- _TASK OBJECTIVE_:
Your response is a verbatim copy of the listing, stripped of its images.

- _RECORDS FOR THE EXERCISE_:
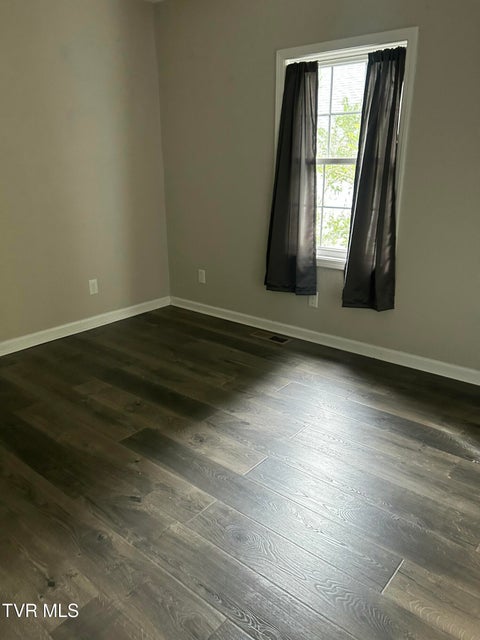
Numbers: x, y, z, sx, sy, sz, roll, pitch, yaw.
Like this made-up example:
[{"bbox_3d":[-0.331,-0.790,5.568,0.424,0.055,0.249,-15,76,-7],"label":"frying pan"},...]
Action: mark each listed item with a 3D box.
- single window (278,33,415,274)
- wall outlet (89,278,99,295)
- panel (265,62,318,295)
[{"bbox_3d":[0.643,-1.044,3.180,0.957,1.412,0.100,14,23,37],"label":"single window"},{"bbox_3d":[-1.180,-0.263,3.868,0.010,0.120,0.069,14,23,37],"label":"wall outlet"},{"bbox_3d":[0.373,-0.951,3.372,0.450,1.535,0.110,14,23,37],"label":"panel"}]

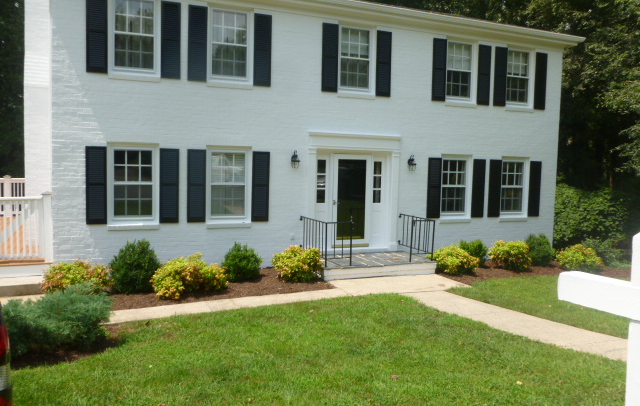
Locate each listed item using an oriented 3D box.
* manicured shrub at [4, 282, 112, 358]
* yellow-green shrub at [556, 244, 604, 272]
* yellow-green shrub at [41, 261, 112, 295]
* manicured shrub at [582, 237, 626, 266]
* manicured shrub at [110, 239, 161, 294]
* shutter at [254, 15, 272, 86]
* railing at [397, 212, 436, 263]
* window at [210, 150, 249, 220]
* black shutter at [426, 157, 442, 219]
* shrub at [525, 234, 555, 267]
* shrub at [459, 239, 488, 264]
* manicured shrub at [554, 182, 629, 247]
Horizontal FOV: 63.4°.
[{"bbox_3d":[-3.140,1.327,6.290,1.246,0.693,1.265,0,4,-22],"label":"manicured shrub"},{"bbox_3d":[5.751,1.184,11.397,1.000,0.567,0.920,0,4,-22],"label":"yellow-green shrub"},{"bbox_3d":[-4.114,1.214,8.795,1.143,0.525,1.031,0,4,-22],"label":"yellow-green shrub"},{"bbox_3d":[6.771,1.141,12.286,1.000,0.625,0.920,0,4,-22],"label":"manicured shrub"},{"bbox_3d":[-3.183,1.035,8.937,0.808,0.827,0.790,0,4,-22],"label":"manicured shrub"},{"bbox_3d":[-1.141,-3.041,10.365,0.357,1.410,0.040,0,4,-22],"label":"shutter"},{"bbox_3d":[1.845,0.737,11.123,0.543,0.834,1.367,0,4,-22],"label":"railing"},{"bbox_3d":[-1.829,-0.366,10.349,0.780,1.340,0.100,0,4,-22],"label":"window"},{"bbox_3d":[2.675,-0.339,12.102,0.357,1.410,0.040,0,4,-22],"label":"black shutter"},{"bbox_3d":[5.261,1.101,12.427,0.733,0.752,0.714,0,4,-22],"label":"shrub"},{"bbox_3d":[3.569,1.134,12.115,0.750,0.628,0.731,0,4,-22],"label":"shrub"},{"bbox_3d":[7.987,0.402,15.400,2.050,1.950,1.850,0,4,-22],"label":"manicured shrub"}]

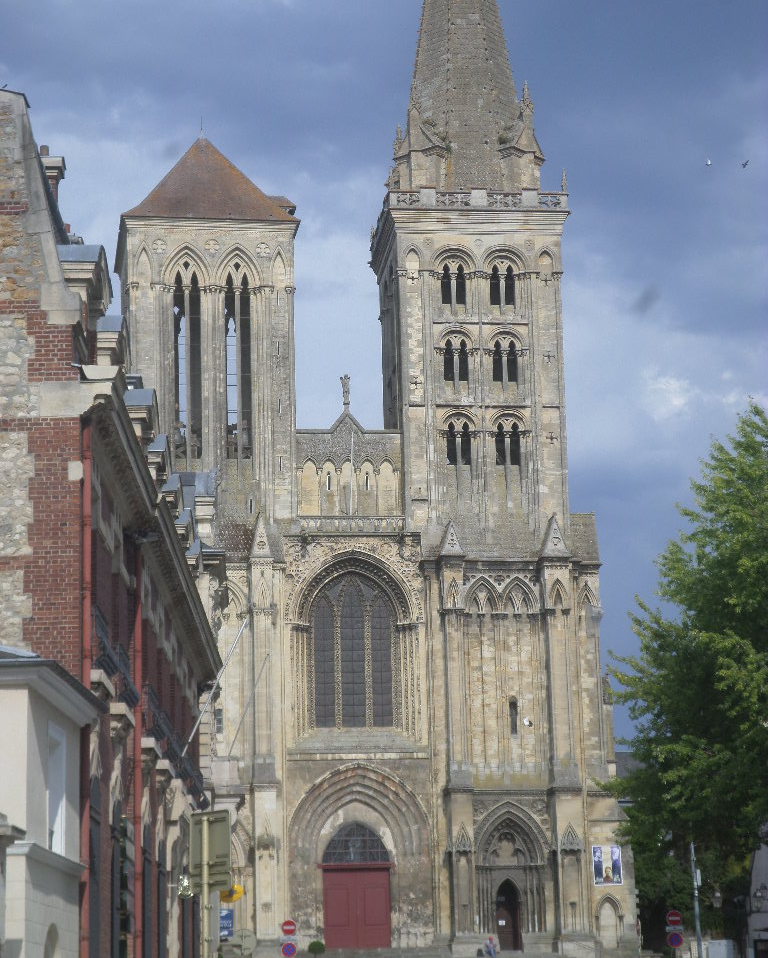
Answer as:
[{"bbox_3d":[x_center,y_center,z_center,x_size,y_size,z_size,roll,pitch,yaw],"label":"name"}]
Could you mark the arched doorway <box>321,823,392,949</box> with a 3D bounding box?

- _SOLUTION TO THIS PROBLEM_:
Numbers: x, y, z, sx, sy, sz, roll, pitch, yaw.
Like this made-up example:
[{"bbox_3d":[-0.331,-0.790,5.568,0.424,0.055,0.249,-15,76,-7],"label":"frying pan"},...]
Action: mark each listed item with a 3D box.
- single window (278,33,415,274)
- wall outlet (89,278,99,295)
- panel (265,62,318,295)
[{"bbox_3d":[0.643,-1.044,3.180,0.957,1.412,0.100,14,23,37],"label":"single window"},{"bbox_3d":[-1.180,-0.263,3.868,0.010,0.120,0.069,14,23,37],"label":"wall outlet"},{"bbox_3d":[0.373,-0.951,3.372,0.450,1.535,0.110,14,23,37],"label":"panel"}]

Locate each listed item using an oriented 3D box.
* manicured shrub at [4, 282, 112, 358]
* yellow-green shrub at [556, 244, 604, 272]
* yellow-green shrub at [41, 261, 112, 295]
* manicured shrub at [582, 237, 626, 266]
* manicured shrub at [110, 239, 161, 294]
* shutter at [254, 15, 272, 86]
* railing at [397, 212, 436, 263]
* window at [210, 150, 249, 220]
* black shutter at [426, 157, 442, 219]
* shrub at [525, 234, 555, 267]
* shrub at [459, 239, 488, 264]
* manicured shrub at [554, 182, 629, 247]
Horizontal FOV: 63.4°.
[{"bbox_3d":[-3.140,1.327,6.290,1.246,0.693,1.265,0,4,-22],"label":"manicured shrub"},{"bbox_3d":[5.751,1.184,11.397,1.000,0.567,0.920,0,4,-22],"label":"yellow-green shrub"},{"bbox_3d":[-4.114,1.214,8.795,1.143,0.525,1.031,0,4,-22],"label":"yellow-green shrub"},{"bbox_3d":[6.771,1.141,12.286,1.000,0.625,0.920,0,4,-22],"label":"manicured shrub"},{"bbox_3d":[-3.183,1.035,8.937,0.808,0.827,0.790,0,4,-22],"label":"manicured shrub"},{"bbox_3d":[-1.141,-3.041,10.365,0.357,1.410,0.040,0,4,-22],"label":"shutter"},{"bbox_3d":[1.845,0.737,11.123,0.543,0.834,1.367,0,4,-22],"label":"railing"},{"bbox_3d":[-1.829,-0.366,10.349,0.780,1.340,0.100,0,4,-22],"label":"window"},{"bbox_3d":[2.675,-0.339,12.102,0.357,1.410,0.040,0,4,-22],"label":"black shutter"},{"bbox_3d":[5.261,1.101,12.427,0.733,0.752,0.714,0,4,-22],"label":"shrub"},{"bbox_3d":[3.569,1.134,12.115,0.750,0.628,0.731,0,4,-22],"label":"shrub"},{"bbox_3d":[7.987,0.402,15.400,2.050,1.950,1.850,0,4,-22],"label":"manicured shrub"}]

Answer as:
[{"bbox_3d":[x_center,y_center,z_center,x_size,y_size,z_size,roll,pitch,yaw],"label":"name"}]
Could you mark the arched doorway <box>321,823,392,949</box> with a 3D bounding box?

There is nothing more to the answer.